▶ [EXERCISE AIM]
Change "collector number" to "field number" in the rows below, leaving everything else as it is, and omit the pictures from your answer.
-- Start of LISTING --
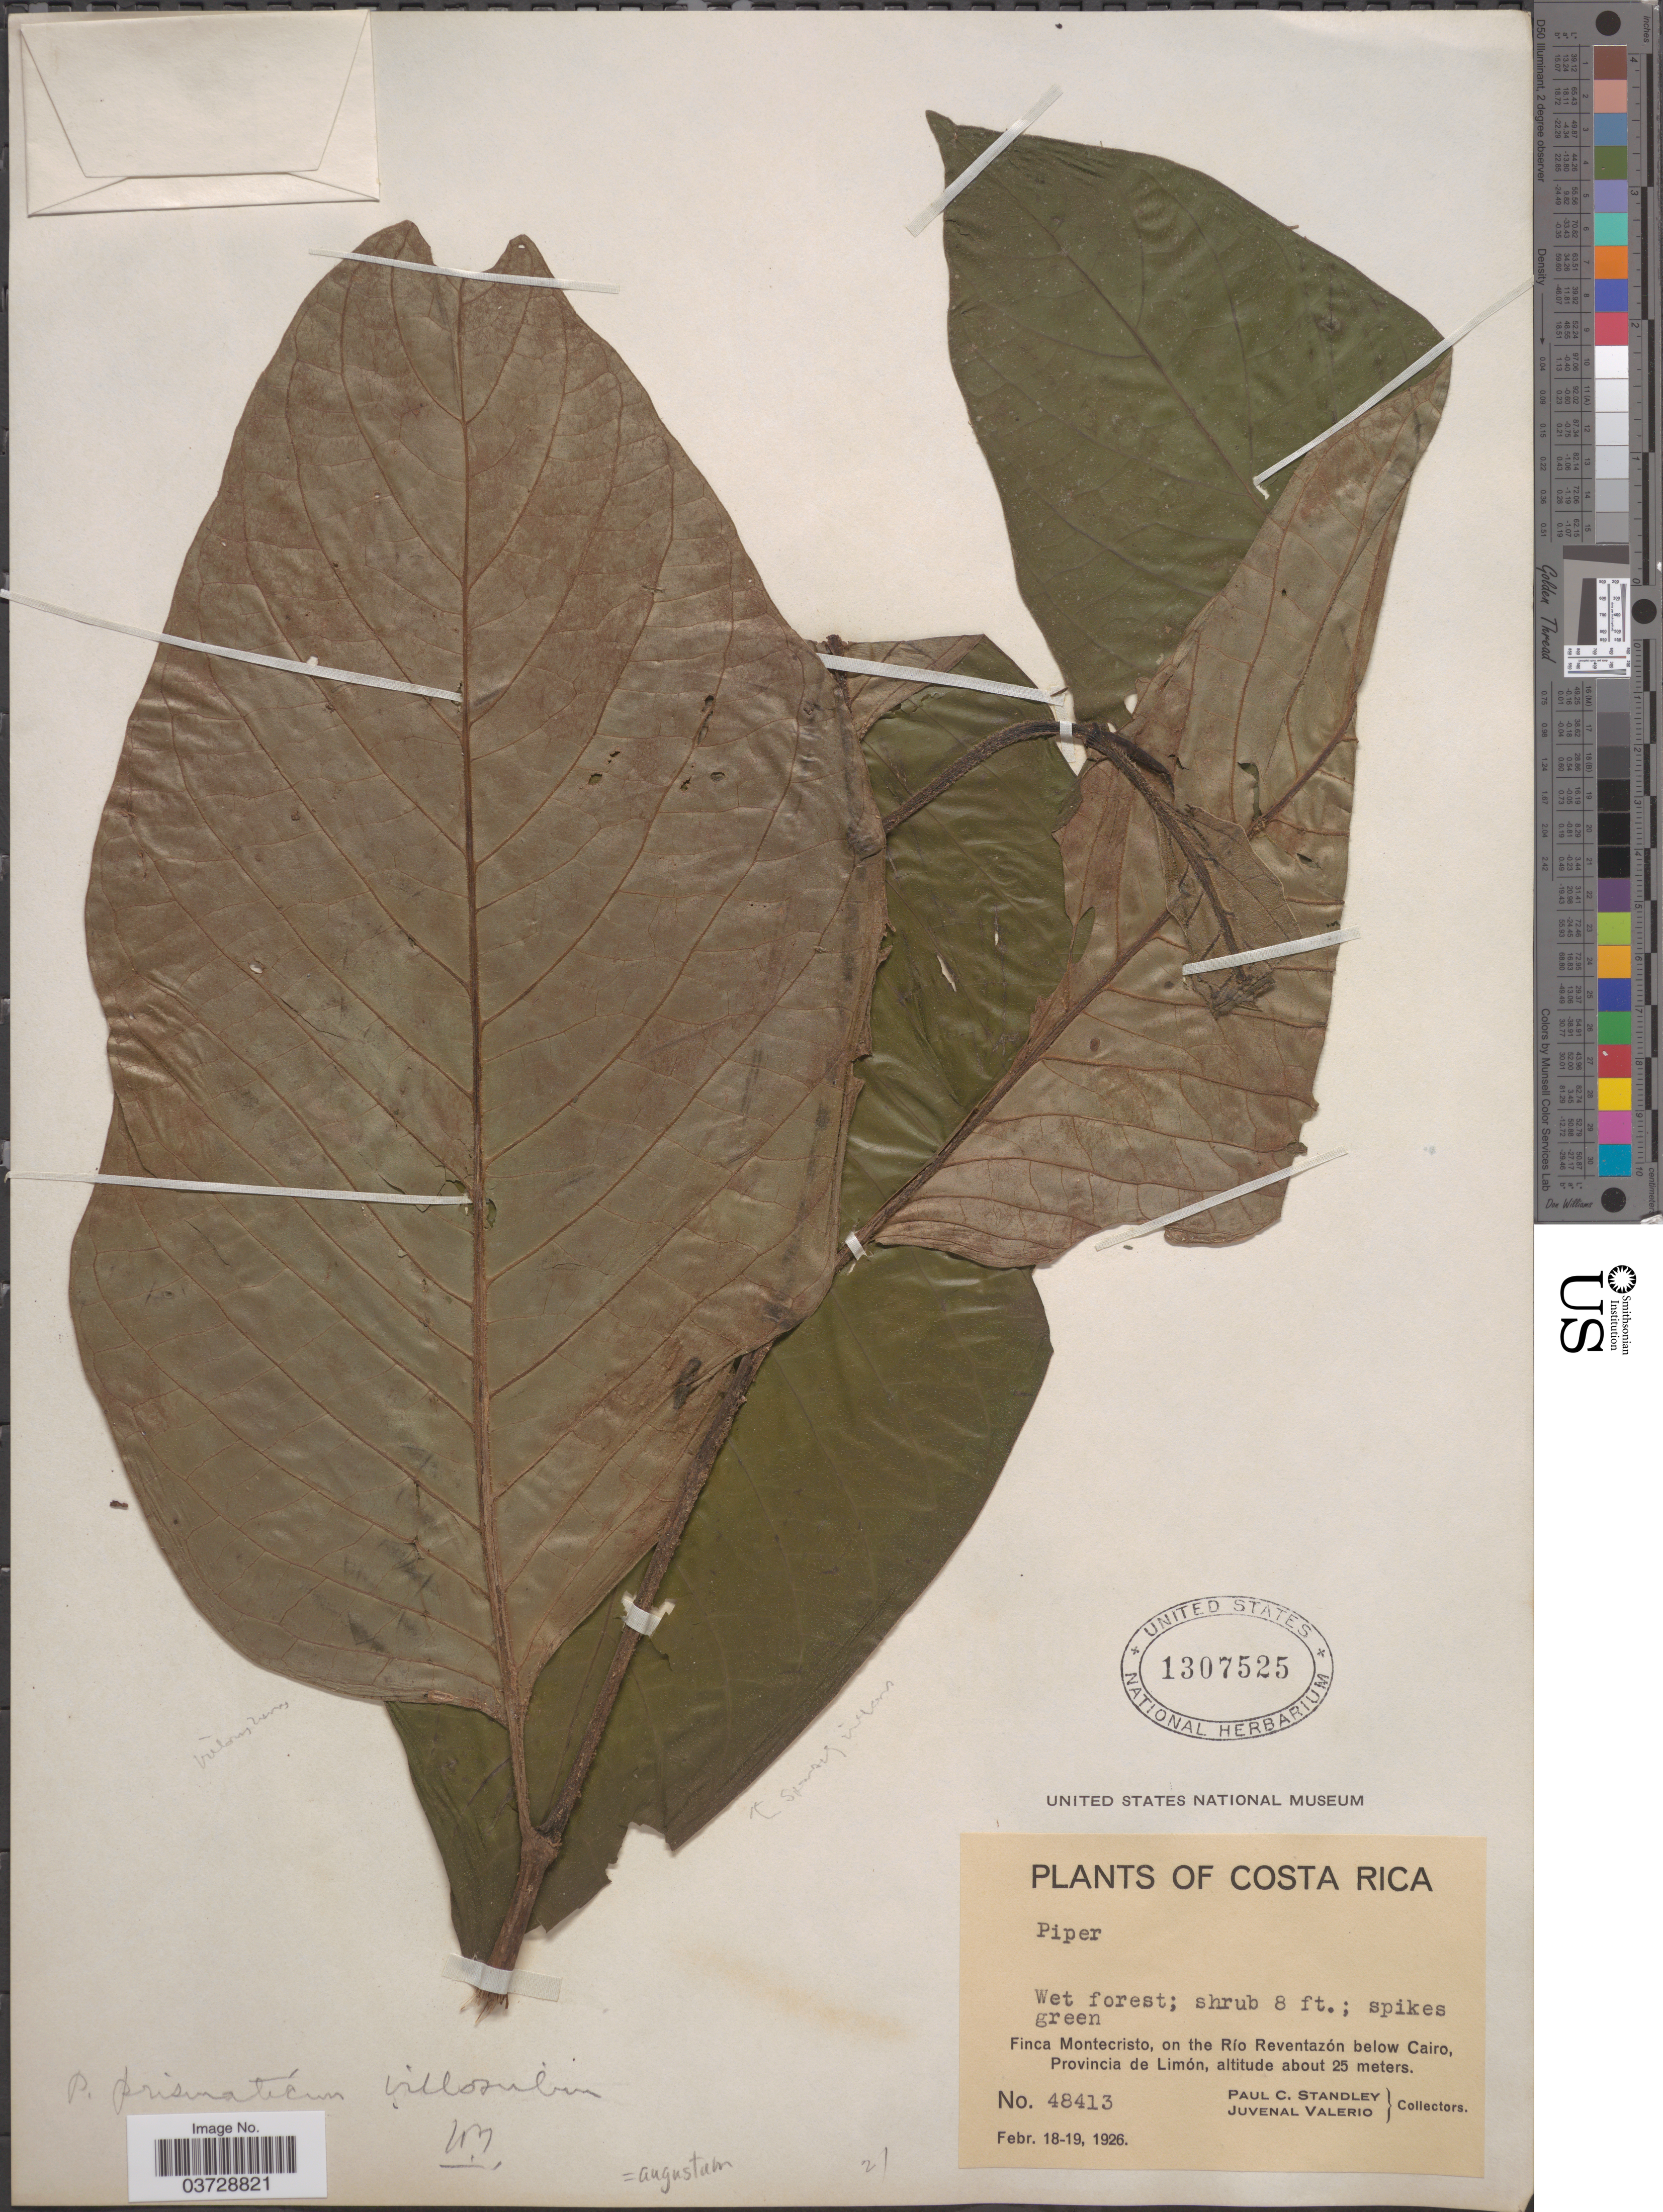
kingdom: Plantae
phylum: Tracheophyta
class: Magnoliopsida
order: Piperales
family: Piperaceae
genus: Piper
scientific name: Piper augustum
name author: Rudge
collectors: P. C. Standley & J. Valerio R.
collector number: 48413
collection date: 1926-02-18/1926-02-19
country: Costa Rica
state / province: Limón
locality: Finca Montecristo, on the Río Reventazón below Cairo.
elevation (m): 25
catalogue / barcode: US 1307525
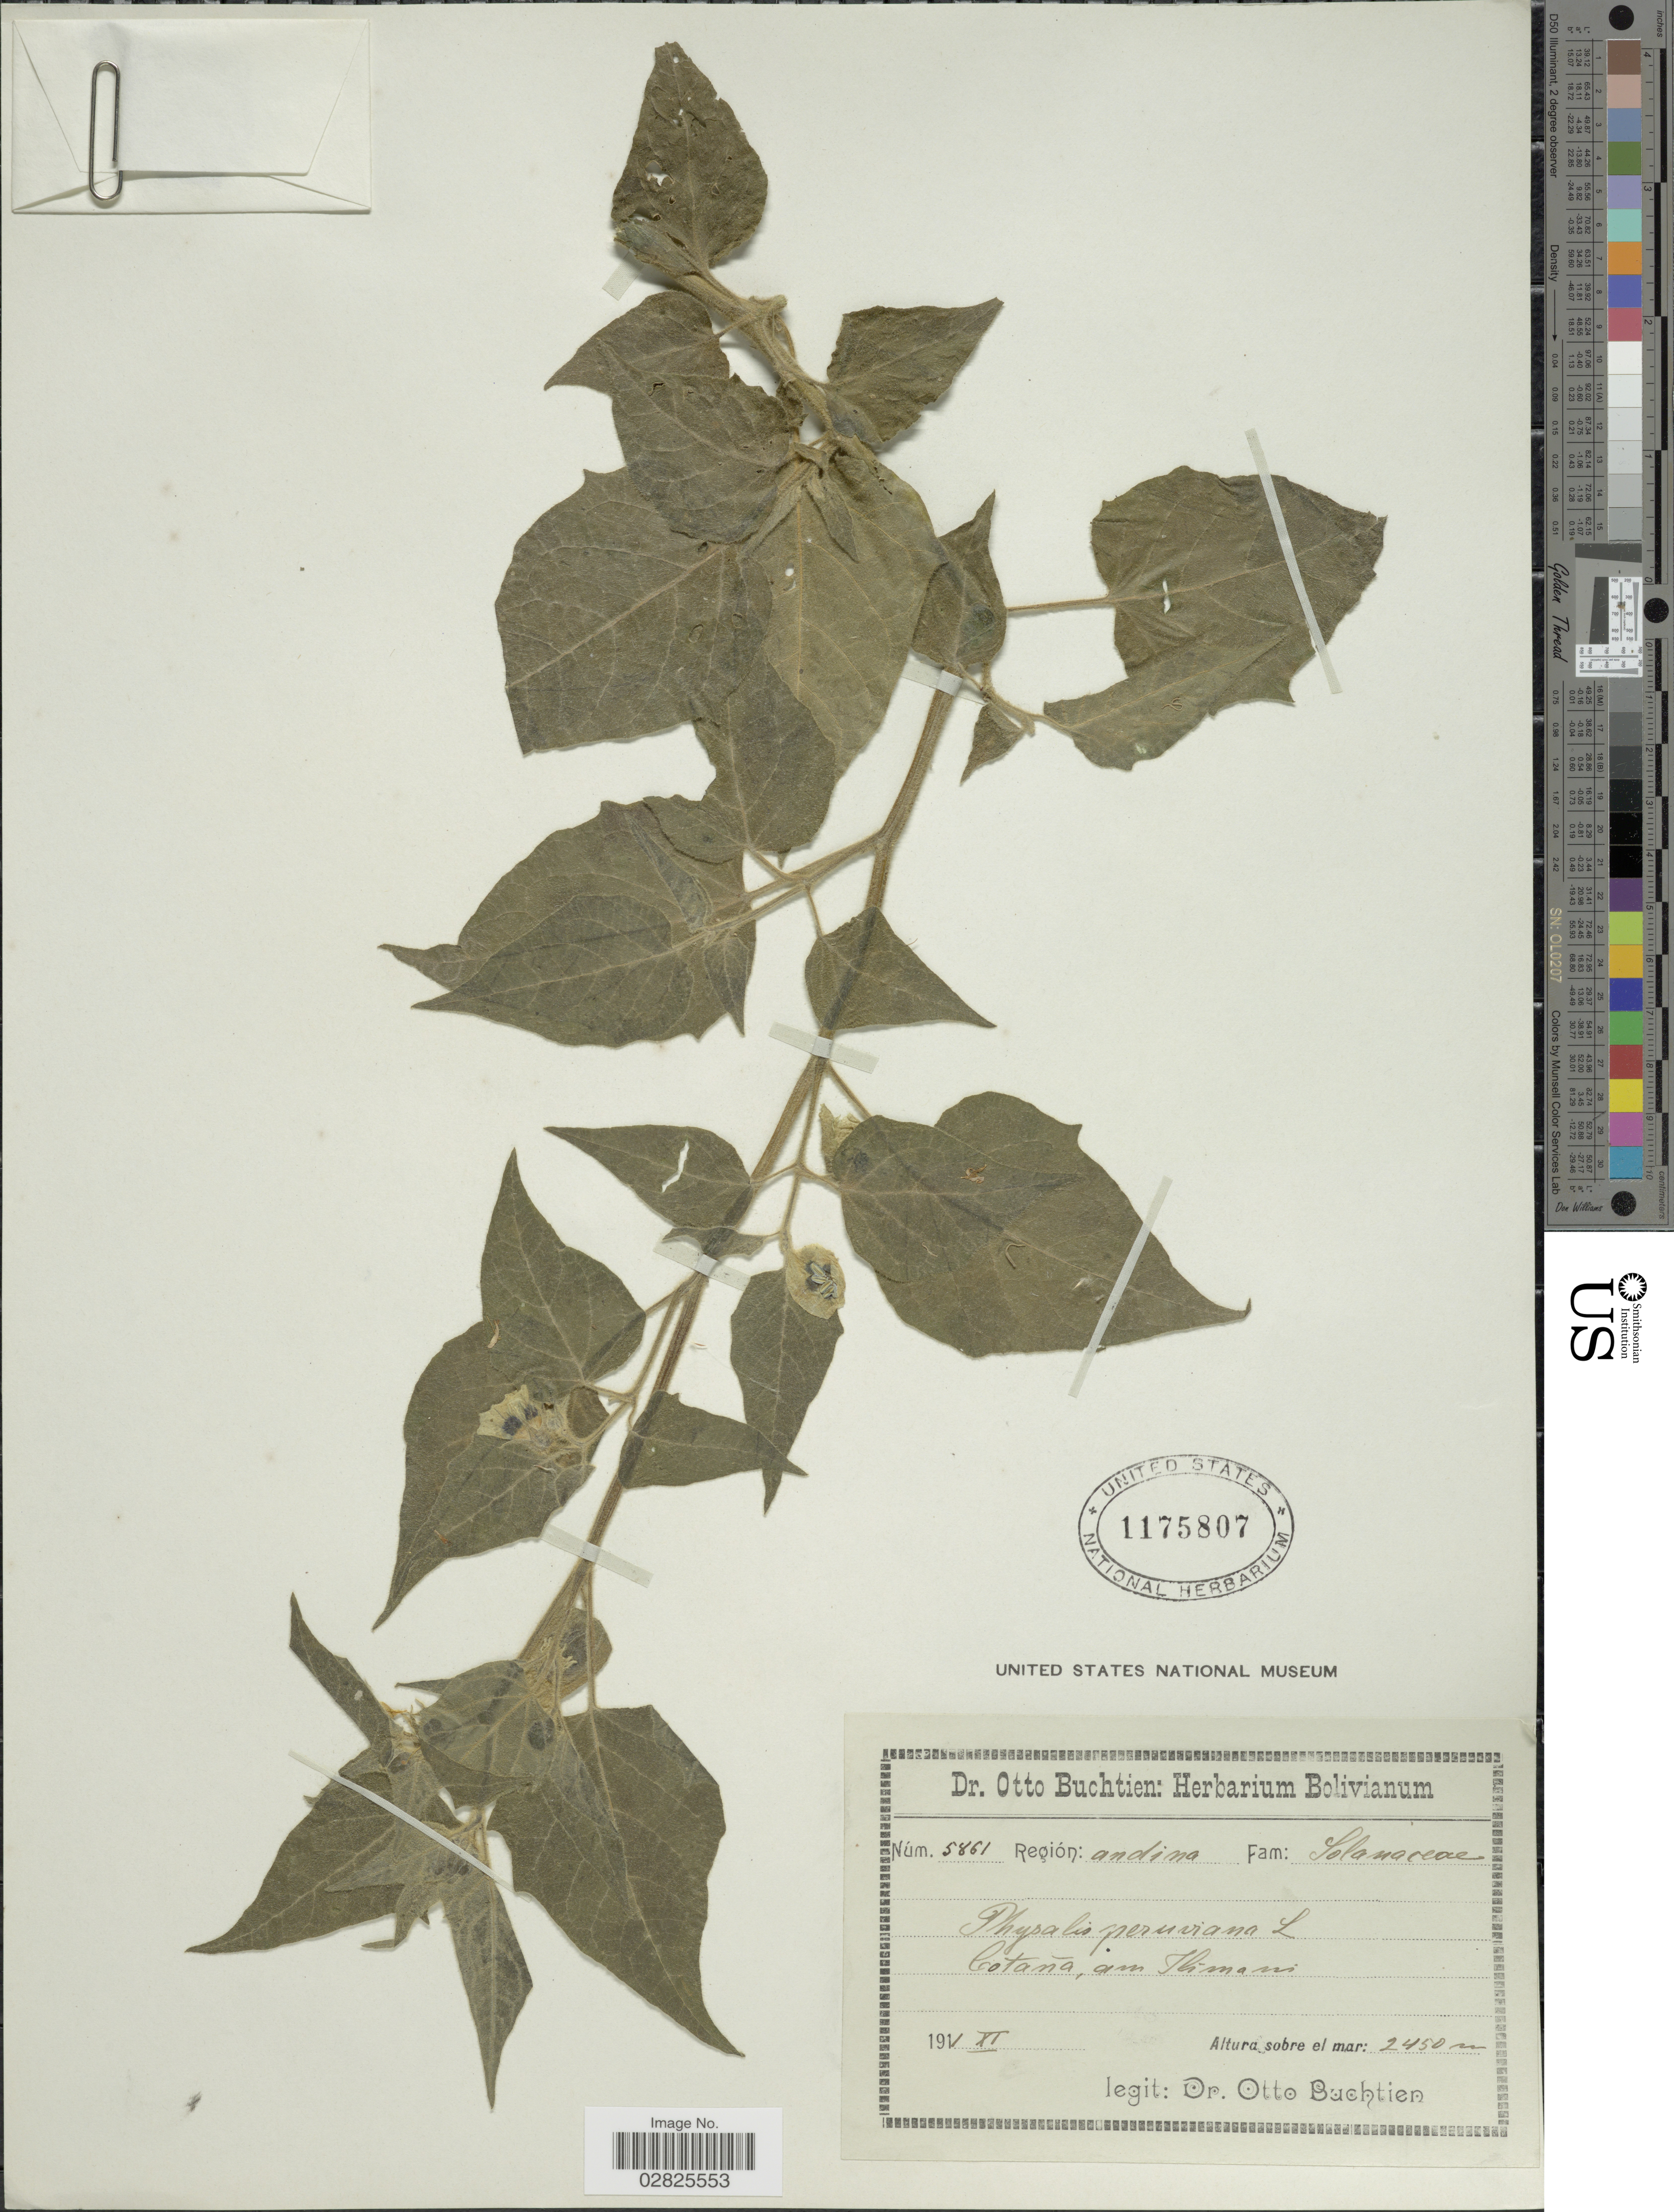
-- End of LISTING --
▶ [ANSWER TO THE EXERCISE]
kingdom: Plantae
phylum: Tracheophyta
class: Magnoliopsida
order: Piperales
family: Piperaceae
genus: Piper
scientific name: Piper augustum
name author: Rudge
collectors: P. C. Standley & J. Valerio R.
field number: 48413
collection date: 1926-02-18/1926-02-19
country: Costa Rica
state / province: Limón
locality: Finca Montecristo, on the Río Reventazón below Cairo.
elevation (m): 25
catalogue / barcode: US 1307525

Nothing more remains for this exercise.